Safaricom Limited Dilemma as Competitors Cash In


Introduction


Within the corporate goals, to lead or take the advantage among the other competitors is one of the best attribute that an organization can earn the loyalty of the market. However, this goal is postponed by the growing numbers of competitors that are apparently offering the same kind of service but having various approaches. If the organization sticks on the traditional business cycle and did not improved, the aim to gain advantage appears to be a distant dream. The same case is also true like among the technological incorporated organizations.


Background and Problem Statement


SAFARICOM LTD is the leading provider of communications services in Kenya, offering cellular network access and business solutions. SAFARICOM LTD was formed in 1997 and in May 2000, Vodafone group Plc acquired a stake and management responsibility for the company. The Company has since emerged as one of the fastest growing companies in Kenya.  The Company is still aggressively expanding the market network throughout the country and developing strategic business relationships with leading global telecommunication players which help in ensuring that Safaricom has access to the world’s latest technology to maintain its market leadership. Safaricom is proud to be the market leader in offering innovative products like M-PESA to the Kenyan people to enhance their lifestyle and their way of efficiently doing business. During the last six months we have introduced our Hot Spot range of products, including 3G routers for our business customers and prepay modems, both utilising our exclusive 3G network, enabling all our customers to have high speed access to their email and the internet (www.safaricom.co.ke). However, due to the growing rivals in and outside the African continent, the telecommunications company finds itself in peril. Therefore, what strategies are applicable to be engaged with to save an organization that has reached the decline stage due to stiff competition, in a developing nation?

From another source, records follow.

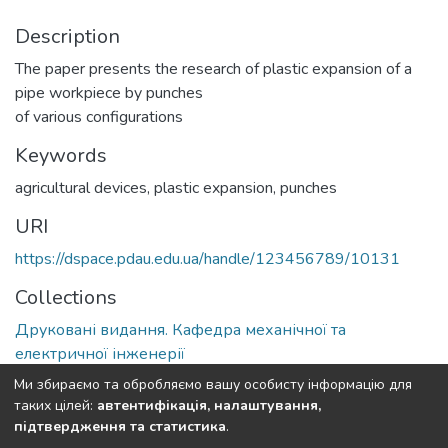
Description
The paper presents the research of plastic expansion of a
pipe workpiece by punches
of various configurations
Keywords
agricultural devices
,
plastic expansion
,
punches
URI
https://dspace.pdau.edu.ua/handle/123456789/10131
Collections
Друковані видання. Кафедра механічної та
електричної інженерії
Ми збираємо та обробляємо вашу особисту інформацію для
Full item page
таких цілей:
автентифікація, налаштування,
підтвердження та статистика
.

Research Aim and Objectives


The main aim of the study is to investigate the relative strategies that can be applied in the Safaricom to maintain its competency. In order to capture the essential information needed in the study, there are objectives that should be considered. First is to recognize the strategies of the Safaricom in the recent level of competition. Second is to compare the applied strategies with the strategies of the competitors. Third is to describe the perceptions of the telecommunication users. And fourth is to determine the action of Vodafone to support the performance of the Safaricom.


Literature Review


There are challenges that marketers encounter when identifying potential market segments and the subsequent development of marketing strategies needed to serve the selected market segments. In the Safaricom case the problem is compounded because firstly, the managers are all new to the environment and secondly, the significant market indicators point to a dismal market potential for mobile phones in Kenya. The telecommunications infrastructure and situation in Kenya before October 2000 shows a struggling industry that is dominated by a public monopoly, Telkom Kenya. Michael Joseph, the new CEO of the newly privatized Safaricom and his management team, are confronted with strategic and operational decisions needed to prepare the company to make a debut in Kenya’s mobile telephone market. The new management team must make business and marketing strategy decisions that would make Safaricom achieve superior customer value and rapid market acceptance. The team must make decisions on the target market; market coverage; payment option; type of customer service; types of phones to be offered etc. with very limited market information, a situation which is often encountered when making investment decisions in developing country environments (Mayaka, 2006). However, Safaricom demonstrates that the private sector has significant and unique abilities to enhance the effectiveness of emergency response, and more importantly they can do so while maintaining their core business principles and demonstrates how technology can empower poor, marginalised and vulnerable people (Datta, Ejakait, & Scriven, 2008).


Methodology


The applied method in the study is through the use of secondary information and survey. The secondary information can give the study the opportunity to assess and review the literature in the telecommunications industry in Kenya, in particular and related to the contemporary behavior and strategies of the telecommunications companies. The materials that can be used are the wide ranges of case studies, academic contexts, industry reports, and others. Meanwhile, the survey will use the Likert Scale form of questionnaire and the participants will be the consumers of telecommunications services. In this way, the study can determine the perceptions of the people regarding to the services offered by Safaricom and its rivals.


References:


Datta, D., Ejakat, A., &Scriven, K., (2008) Cash Transfers through Mobile Phones: An Innovative Emergency Response in Kenya, ALNAPInnovations [Online] Available at: http://www.alnap.org/pool/files/innovationcasestudyno1-concern.pdf [Accessed 29 September 2010].


Mayaka, C., (2006) Safaricom Limited (A): Crafting Business and Marketing Strategy for a New Market, United States International University [Online] Available at: http://www.usiu.ac.ke/gbsn/old_gbsn/SUMMARY%20OF%20USIU-GBSN%20CASE%20STUDIES_FY%202004-2005.pdf [Accessed 29 September 2010].


Safaricom [Online] Available at: www.safaricom.co.ke [Accessed 29 September 2010].